"Today's data challenges need new solutions. MDM needs Machine Learning"
— Dr. Michael Stonebraker
Who is Dr. Michael Stonebraker?
Dr. Michael Stonebraker is an adjunct professor at MIT CSAIL and a database pioneer who specializes in database management systems and data integration.
Through a series of academic prototypes and commercial startups, Stonebraker's research and products are central to many relational database systems. He has founded nine database startup companies (so far) over the last 40 years, an extraordinary achievement for a computer scientist. The nine startups include Ingres Corporation, Illustra, Paradigm4, StreamBase Systems, Vertica, VoltDB, Informix and Tamr, where he currently serves as CTO.
Michael Stonebraker was awarded the 2014 A.M. Turing Award (known as the “Nobel Prize of computing”) by the Association for Computing Machinery for his “fundamental contributions to the concepts and practices underlying modern database systems as well as their practical application through the start-ups he has founded.

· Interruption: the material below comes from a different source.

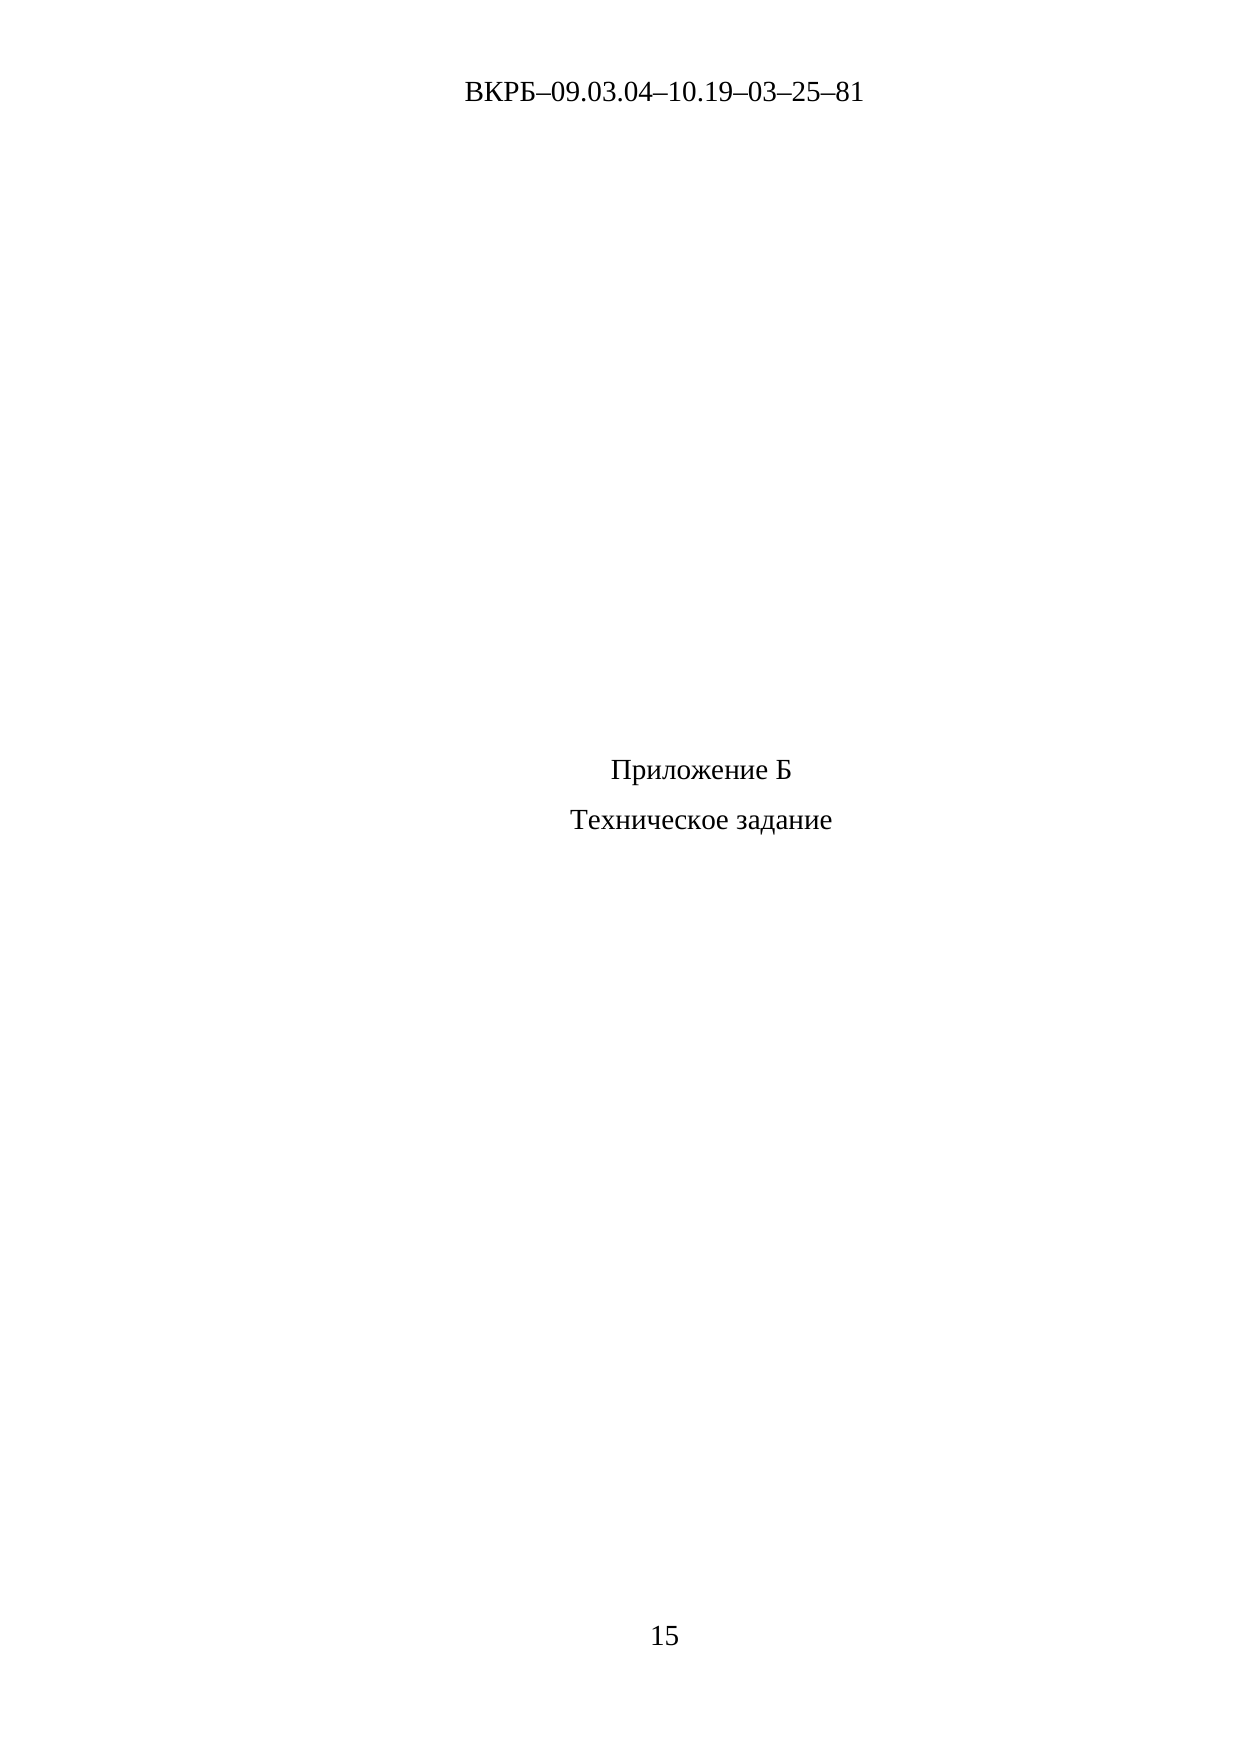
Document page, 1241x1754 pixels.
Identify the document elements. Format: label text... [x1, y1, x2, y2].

Fierce Pragmatism & Guiding Principles
Michael’s guiding principles are evident in everything he does. His ‘fierce’ pragmatism was described by his colleague and fellow co-founder Andy Palmer through this anecdote from the early days of Vertica ‘we agreed that our system had to be at least 10× faster and 50-plus% cheaper than the alternatives. If at any point in the project we hadn’t been able to deliver on that, we would have shut it down. As it turned out, the Vertica system was 100× faster, a credit to the brilliant engineering team at Vertica.’
Michael stands behind the premise that mastering data at large scale requires machine learning. He feels strongly that relying on a ‘rules-based’ approach to data management will waste some of your organization’s most valuable resources. Stonebraker emphasizes that Data Scientists spend 80% of their time doing data integration work, leaving little time for the analytics needed to fuel successful business outcomes.
“You can’t deduplicate six million records manually… hell will freeze over before you finish,” according to Turing Award Winner Dr. Michael Stonebraker.
Stonebraker invests tremendous time, energy, and effort in developing young people and giving them life-changing opportunities.
The 10 Big Data Analytics Blunders
Michael Stonebraker is no stranger to the speaking circuit. Mike has featured as a keynote speaker at many of the most prestigious data analytics conferences internationally. He presented a session titled How to Avoid the 10 Big Data Analytics Blunders at the O’Reilly Strata Data Conference and Big Data London in 2019, Michael delivered this session remotely at IQPC Chief Data and Analytics Officer Exchange and MIT’s CDOIQ in 2020.
Here are three of the top 10 blunders Michael has witnessed and helped customers like Toyota, GE, and Carnival overcome.
Not moving to the cloud
If your organization isn’t planning to become cloud-exclusive, you could be backing losing technology. The cloud is more elastic than your in-house solution and more cost-effective in the long run.
The cloud will save your organization a raft of money, allow your business to take advantage of new technologies with elastic compute, and open your organization to new geographies.
Not planning for AI/ML to be disruptive
Make no mistake: AI will displace some of your workers and has the potential to upend how you handle your operations. But there is only one choice: you can be a disruptor, or you can be disrupted.
If you want to lead, you must be willing to pay for talent and act quickly because the best talent is being snapped up fast. HR won’t like what you need to pay for machine learning (ML) experts but spending money now on experts nets you a much greater return in the long run. And, don’t make the mistake of contracting this essential skill out.
Not solving your real data science problem: dirty data
You’ve hired data scientists, so you think you’ve got big data analytics covered. However, it’s crucial to look at how they are spending their time. Unfortunately, most of their time is spent analyzing and cleaning data and integrating it with other sources.
Without clean data, your data science is worthless. So, have a clear strategy for dealing with data cleaning and integration, and have a chief data officer on staff.